Fumo, in vigore le nuove regole

Vietato fumare in auto con bimbi o donne incinte. Multe fino a 300 euro per chi getta mozziconi. Le nuove regole in vigore dal 2 febbraio
fumo

Nuove regole in arrivo per i fumatori. Multe più salate e a rischio anche i tabaccai. Dal 2 febbraio in Italia entra in vigore il decreto del ministero alla Sanità, che si è basato sulle direttive dell'Unione europea sul tabacco.

Chi si accende una sigaretta in auto dove viaggiano bambini o donne incinte rischia una multa da 500 euro. E il negozio che vende sigarette ai minori di diciotto anni verrà sanzionato con una multa da 500 a 3.000 euro, e gli viene sospesa la licenza per 15 giorni. In caso di recidiva la multa sale da 1.000 a 8.000 euro, e la licenza viene revocata.

Da maggio invece ci saranno altre regole sulla vendita delle sigarette. Per il 65% della superficie dei pacchetti ci saranno immagini molto forti di persone incoscienti al pronto soccorso, di parti del corpo aggredite dalla malattia, di morti nella bara, con frasi che spiegano i rischi legati al fumo: "aumenta il rischio di cecità", "provoca l'ictus", "può uccidere il bimbo nel grembo materno". Vietata la vendita dei pacchetti da dieci sigarette, di tabacco da masticare e del cosiddetto snus, il tabacco svedese da tenere in bocca. Su ogni confezione sarà anche inserito il numero verde antifumo dell'Istituto superiore di sanità: 800.554.088.

Cambiano le regole anche per scuole, ospedali e università dove non si potrà più fumare all’aperto.

Per quanto riguarda le sigarette elettroniche, c’è una restrizione per quelle in particolare  che prevedono l'uso di nicotina: sarà vietata la vendita agli under 18 e verrà ridotta la pubblicità in trasmissioni radio e tv e su giornali e riviste a loro dedicati.

Poi ci sono norme che cercano di porre freno al commercio di contrabbando e a quello online dall'Italia verso altri Stati e viceversa.

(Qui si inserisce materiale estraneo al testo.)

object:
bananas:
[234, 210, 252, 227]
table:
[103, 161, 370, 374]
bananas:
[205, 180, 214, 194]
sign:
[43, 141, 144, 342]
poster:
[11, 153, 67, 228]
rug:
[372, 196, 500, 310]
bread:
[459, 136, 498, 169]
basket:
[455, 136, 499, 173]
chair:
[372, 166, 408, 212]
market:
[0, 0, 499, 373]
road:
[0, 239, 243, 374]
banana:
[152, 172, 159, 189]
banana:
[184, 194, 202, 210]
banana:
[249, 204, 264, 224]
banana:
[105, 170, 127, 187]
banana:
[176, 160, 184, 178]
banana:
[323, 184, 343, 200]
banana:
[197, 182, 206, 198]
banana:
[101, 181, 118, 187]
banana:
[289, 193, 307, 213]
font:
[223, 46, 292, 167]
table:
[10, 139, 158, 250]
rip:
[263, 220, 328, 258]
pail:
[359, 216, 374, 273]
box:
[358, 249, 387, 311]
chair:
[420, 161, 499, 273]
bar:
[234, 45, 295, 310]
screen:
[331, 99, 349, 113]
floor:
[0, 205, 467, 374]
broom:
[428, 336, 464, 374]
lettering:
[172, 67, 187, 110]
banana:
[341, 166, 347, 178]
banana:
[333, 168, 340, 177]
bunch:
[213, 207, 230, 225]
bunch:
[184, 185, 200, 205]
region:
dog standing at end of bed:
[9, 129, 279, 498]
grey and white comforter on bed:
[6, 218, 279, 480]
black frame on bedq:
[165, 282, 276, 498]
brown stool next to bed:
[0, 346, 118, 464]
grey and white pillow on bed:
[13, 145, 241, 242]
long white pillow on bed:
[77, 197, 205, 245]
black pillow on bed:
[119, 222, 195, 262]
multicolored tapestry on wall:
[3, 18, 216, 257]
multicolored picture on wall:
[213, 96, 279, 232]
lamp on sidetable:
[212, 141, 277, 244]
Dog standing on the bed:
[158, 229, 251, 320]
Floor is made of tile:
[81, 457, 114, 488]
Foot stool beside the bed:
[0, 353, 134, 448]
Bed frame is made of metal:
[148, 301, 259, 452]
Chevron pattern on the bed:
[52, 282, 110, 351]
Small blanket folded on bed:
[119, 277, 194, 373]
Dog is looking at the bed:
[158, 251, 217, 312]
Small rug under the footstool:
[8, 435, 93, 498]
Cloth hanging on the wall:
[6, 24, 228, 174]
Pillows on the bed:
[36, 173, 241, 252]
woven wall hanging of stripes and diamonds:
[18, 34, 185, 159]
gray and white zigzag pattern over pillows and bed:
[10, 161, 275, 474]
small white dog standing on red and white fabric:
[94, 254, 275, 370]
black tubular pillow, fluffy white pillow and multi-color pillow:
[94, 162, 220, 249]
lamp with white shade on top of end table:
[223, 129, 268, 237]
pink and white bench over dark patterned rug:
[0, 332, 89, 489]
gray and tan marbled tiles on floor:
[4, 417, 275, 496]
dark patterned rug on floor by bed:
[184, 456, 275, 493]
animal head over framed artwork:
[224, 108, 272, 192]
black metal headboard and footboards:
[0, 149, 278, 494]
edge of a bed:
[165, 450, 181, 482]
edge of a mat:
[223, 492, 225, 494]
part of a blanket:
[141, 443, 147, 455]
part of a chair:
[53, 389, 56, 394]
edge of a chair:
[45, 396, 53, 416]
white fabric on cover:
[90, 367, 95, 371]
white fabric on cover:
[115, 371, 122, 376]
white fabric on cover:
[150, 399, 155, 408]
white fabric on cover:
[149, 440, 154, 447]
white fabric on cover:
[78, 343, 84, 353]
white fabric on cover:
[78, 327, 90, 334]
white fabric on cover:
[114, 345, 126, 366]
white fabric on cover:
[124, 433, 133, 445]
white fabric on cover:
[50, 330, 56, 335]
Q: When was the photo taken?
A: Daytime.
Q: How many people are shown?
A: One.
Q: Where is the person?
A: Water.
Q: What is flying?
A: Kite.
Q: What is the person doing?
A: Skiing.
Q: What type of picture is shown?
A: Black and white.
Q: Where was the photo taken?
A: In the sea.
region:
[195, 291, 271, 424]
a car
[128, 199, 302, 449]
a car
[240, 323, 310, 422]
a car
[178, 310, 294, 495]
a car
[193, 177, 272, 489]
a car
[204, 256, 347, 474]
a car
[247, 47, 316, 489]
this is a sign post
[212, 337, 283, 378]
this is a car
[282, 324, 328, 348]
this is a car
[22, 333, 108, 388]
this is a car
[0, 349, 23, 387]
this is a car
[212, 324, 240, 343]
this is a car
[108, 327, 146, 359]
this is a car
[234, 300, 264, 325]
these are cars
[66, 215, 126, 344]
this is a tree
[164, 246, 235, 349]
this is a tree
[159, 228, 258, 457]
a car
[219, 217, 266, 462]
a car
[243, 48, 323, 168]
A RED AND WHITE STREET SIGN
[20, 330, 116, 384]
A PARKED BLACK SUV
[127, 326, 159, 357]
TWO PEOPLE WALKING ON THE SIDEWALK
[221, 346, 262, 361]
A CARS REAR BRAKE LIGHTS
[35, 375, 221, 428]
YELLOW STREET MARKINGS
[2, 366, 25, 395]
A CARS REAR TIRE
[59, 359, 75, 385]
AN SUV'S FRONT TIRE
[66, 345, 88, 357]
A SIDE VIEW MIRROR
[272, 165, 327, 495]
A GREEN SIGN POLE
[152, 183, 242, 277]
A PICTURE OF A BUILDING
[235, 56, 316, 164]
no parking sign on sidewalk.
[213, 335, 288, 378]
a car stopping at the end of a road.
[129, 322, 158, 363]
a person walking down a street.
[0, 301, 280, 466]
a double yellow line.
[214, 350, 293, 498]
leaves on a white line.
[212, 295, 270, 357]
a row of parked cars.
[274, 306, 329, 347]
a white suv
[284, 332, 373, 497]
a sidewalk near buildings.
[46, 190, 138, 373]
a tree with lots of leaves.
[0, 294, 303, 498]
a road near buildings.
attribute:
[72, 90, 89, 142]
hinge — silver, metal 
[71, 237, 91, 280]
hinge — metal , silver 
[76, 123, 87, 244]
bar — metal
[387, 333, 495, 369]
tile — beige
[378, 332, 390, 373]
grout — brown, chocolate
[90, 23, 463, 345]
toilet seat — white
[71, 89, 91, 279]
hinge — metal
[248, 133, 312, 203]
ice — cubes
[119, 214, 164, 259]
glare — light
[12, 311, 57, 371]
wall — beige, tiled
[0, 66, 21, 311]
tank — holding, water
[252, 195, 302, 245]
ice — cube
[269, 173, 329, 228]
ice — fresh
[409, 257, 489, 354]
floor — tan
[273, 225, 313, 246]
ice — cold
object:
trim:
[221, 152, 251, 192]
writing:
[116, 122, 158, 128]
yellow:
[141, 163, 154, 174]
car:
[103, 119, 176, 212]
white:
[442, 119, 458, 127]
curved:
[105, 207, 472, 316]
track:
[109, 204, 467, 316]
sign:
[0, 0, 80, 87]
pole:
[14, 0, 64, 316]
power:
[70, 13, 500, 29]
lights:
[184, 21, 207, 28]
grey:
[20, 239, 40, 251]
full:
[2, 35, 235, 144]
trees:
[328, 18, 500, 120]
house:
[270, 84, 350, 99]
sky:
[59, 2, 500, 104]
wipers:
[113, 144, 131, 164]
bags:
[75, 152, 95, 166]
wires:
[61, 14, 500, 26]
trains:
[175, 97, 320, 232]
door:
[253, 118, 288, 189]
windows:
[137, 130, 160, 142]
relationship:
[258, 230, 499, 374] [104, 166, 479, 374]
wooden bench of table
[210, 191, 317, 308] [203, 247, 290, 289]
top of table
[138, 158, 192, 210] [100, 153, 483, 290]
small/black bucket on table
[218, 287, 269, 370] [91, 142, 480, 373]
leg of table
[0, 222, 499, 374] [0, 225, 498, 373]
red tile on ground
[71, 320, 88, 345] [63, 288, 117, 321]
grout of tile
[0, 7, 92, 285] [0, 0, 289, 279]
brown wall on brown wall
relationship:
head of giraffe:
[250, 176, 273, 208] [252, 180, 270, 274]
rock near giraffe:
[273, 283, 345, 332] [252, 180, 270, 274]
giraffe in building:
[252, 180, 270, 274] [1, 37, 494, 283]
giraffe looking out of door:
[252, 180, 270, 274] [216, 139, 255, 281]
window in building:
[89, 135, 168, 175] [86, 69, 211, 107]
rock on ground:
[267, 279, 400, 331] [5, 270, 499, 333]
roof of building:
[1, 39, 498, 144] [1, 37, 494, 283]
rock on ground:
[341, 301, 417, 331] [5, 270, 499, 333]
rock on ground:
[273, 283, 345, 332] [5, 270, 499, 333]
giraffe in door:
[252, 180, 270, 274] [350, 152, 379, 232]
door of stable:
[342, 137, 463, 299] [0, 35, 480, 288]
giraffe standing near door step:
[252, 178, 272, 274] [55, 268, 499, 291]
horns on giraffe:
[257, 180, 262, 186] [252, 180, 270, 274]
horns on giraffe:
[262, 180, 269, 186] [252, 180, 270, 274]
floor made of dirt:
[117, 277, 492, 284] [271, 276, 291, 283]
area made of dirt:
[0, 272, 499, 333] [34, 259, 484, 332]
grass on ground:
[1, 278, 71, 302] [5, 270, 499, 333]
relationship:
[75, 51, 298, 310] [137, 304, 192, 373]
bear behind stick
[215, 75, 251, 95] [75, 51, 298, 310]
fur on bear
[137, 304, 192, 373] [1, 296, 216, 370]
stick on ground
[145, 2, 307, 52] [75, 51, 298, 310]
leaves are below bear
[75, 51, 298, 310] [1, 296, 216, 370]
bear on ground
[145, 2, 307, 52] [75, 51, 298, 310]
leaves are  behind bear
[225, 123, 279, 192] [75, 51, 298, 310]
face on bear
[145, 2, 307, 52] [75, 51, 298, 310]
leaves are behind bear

Infine un occhio all’ambiente e alla green economy: sempre dal due febbraio partiranno le sanzioni per chi butta per terra i mozziconi. Nel nostro Paese ci sono poco più di 10 milioni di fumatori, il 60% dei quali sono uomini. Chi cerca di smettere, nell'80% dei casi fallisce. Secondo il ministero alla Sanità il fumo provoca tra i 70 e gli 83mila morti all'anno, un quarto dei quali riguarda persone tra i 35 e i 65 anni.